Chart comprehension data records:
-- Opening Marker --

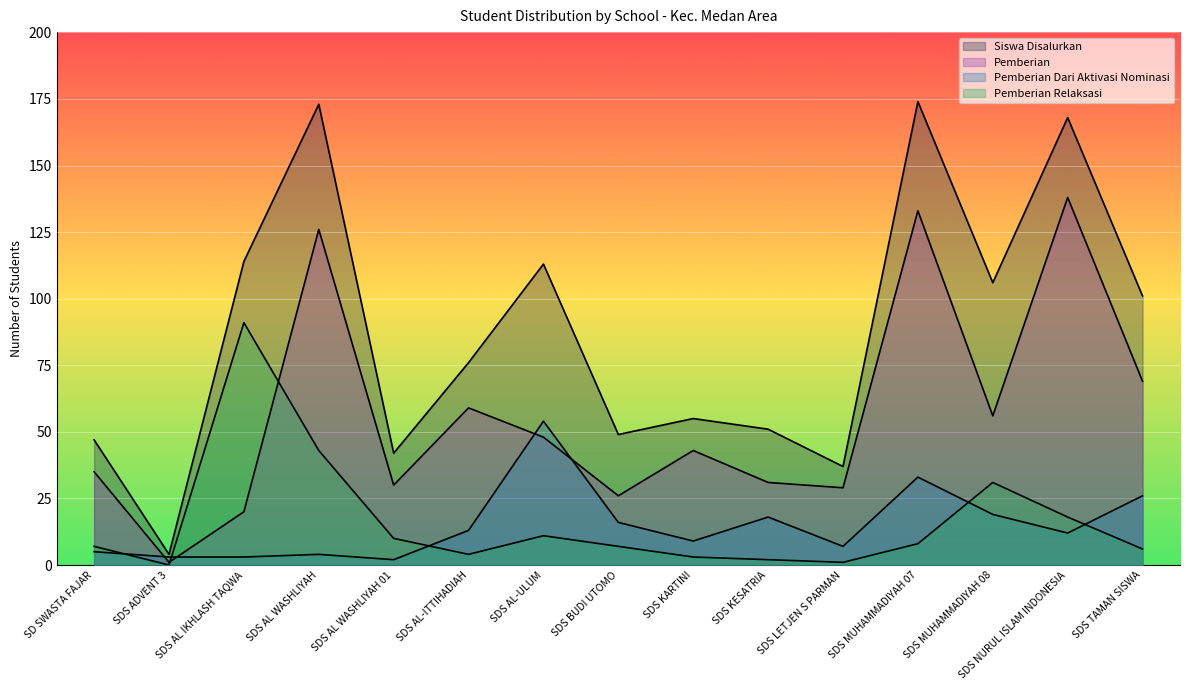

How many interior local peaks does the Pemberian series have?

5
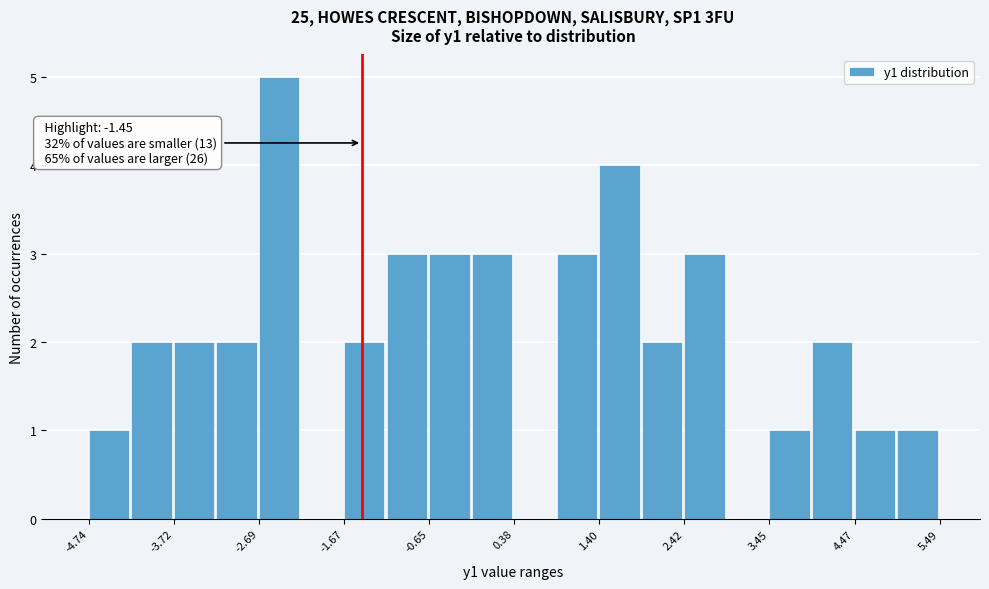

Around what value on the x-axis is the tallest bar? Give the approximate position of its centre, as read against the axis.

-2.4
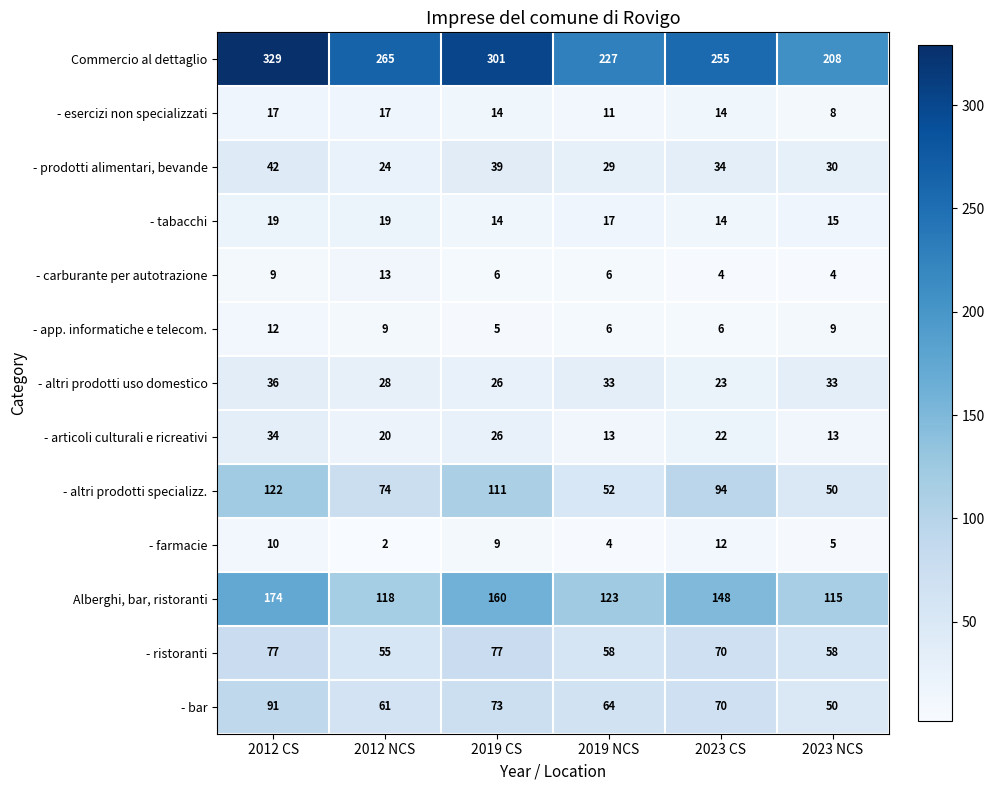

What is the greatest value displayed?

329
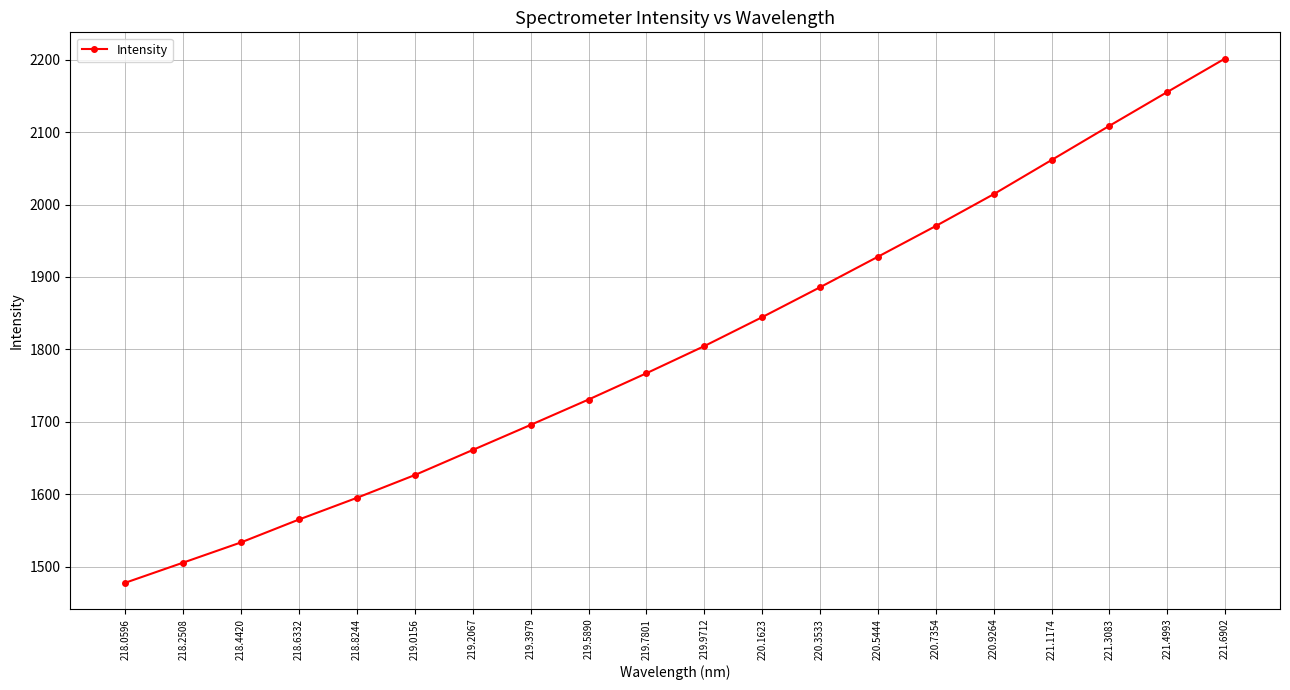

True or false: the data shows 2201.6 at 221.6902.

True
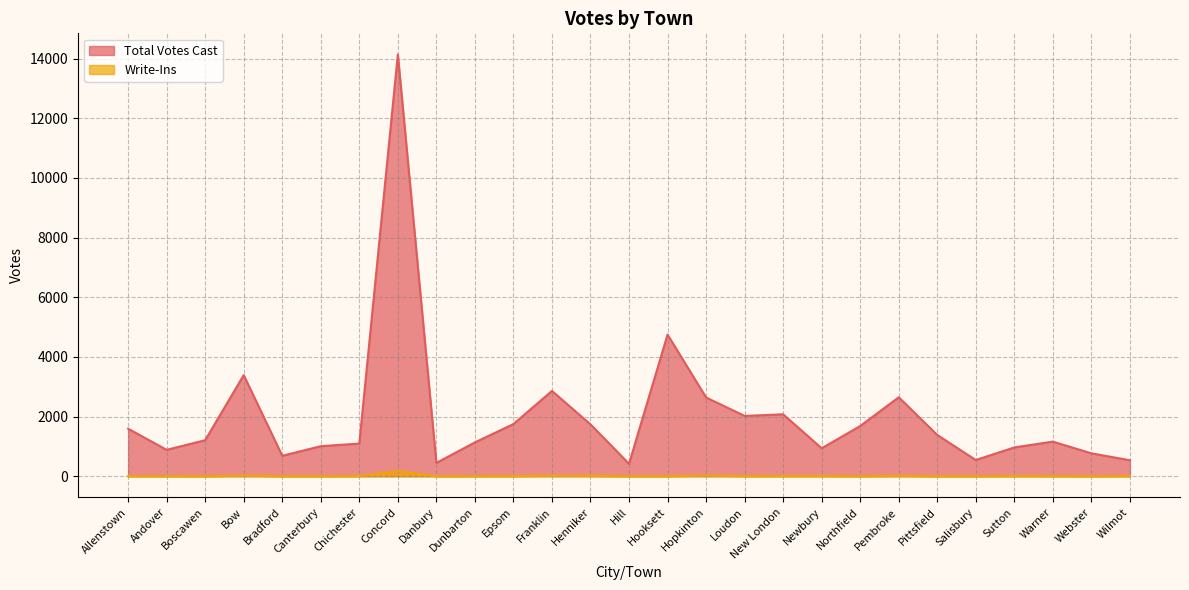

What is the label of the 20th point from the left?

Northfield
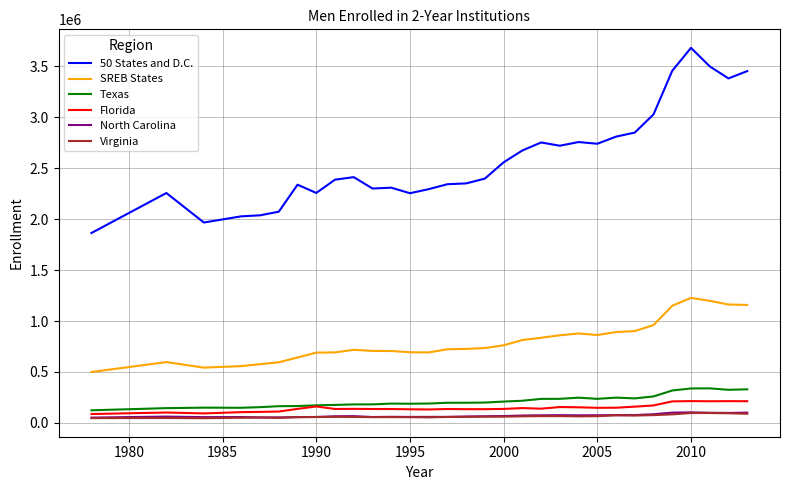

What is the lowest value of the Texas series?

122980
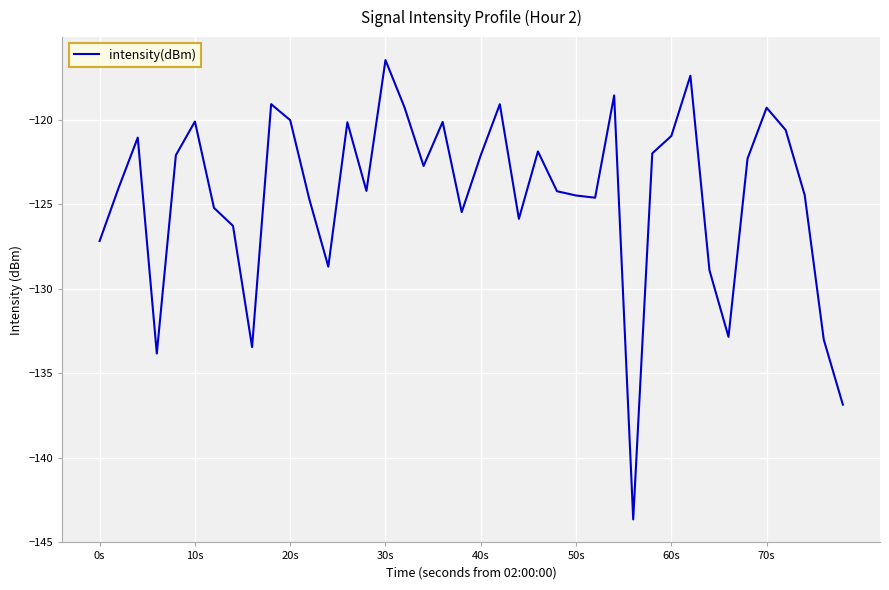

Does the chart display data point markers on the line(s)?

No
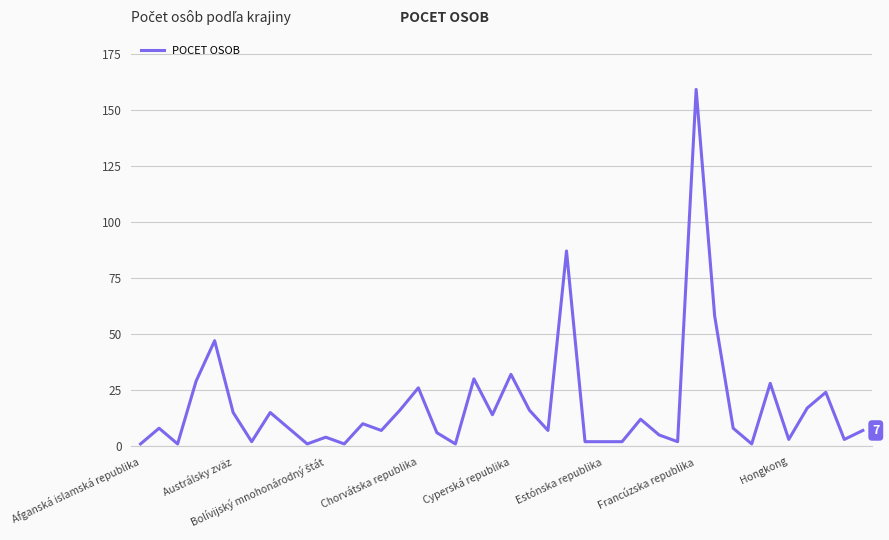

Count the number of data series in this chart.

1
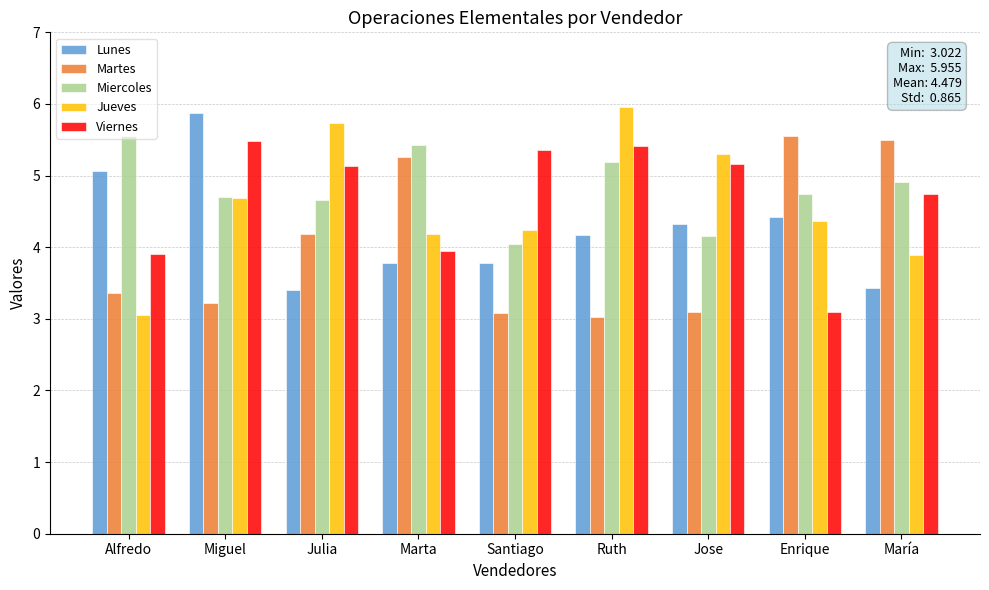

What is the value of the Jueves bar at the 5th from the left?

4.2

-- Closing Marker --

Instructions for the task: Copy out every line of the records above word for word, leaving out the pictures.

Your solution:
How many interior local peaks does the Pemberian series have?

5

Around what value on the x-axis is the tallest bar? Give the approximate position of its centre, as read against the axis.

-2.4

What is the greatest value displayed?

329

True or false: the data shows 2201.6 at 221.6902.

True

What is the label of the 20th point from the left?

Northfield

What is the lowest value of the Texas series?

122980

Does the chart display data point markers on the line(s)?

No

Count the number of data series in this chart.

1

What is the value of the Jueves bar at the 5th from the left?

4.2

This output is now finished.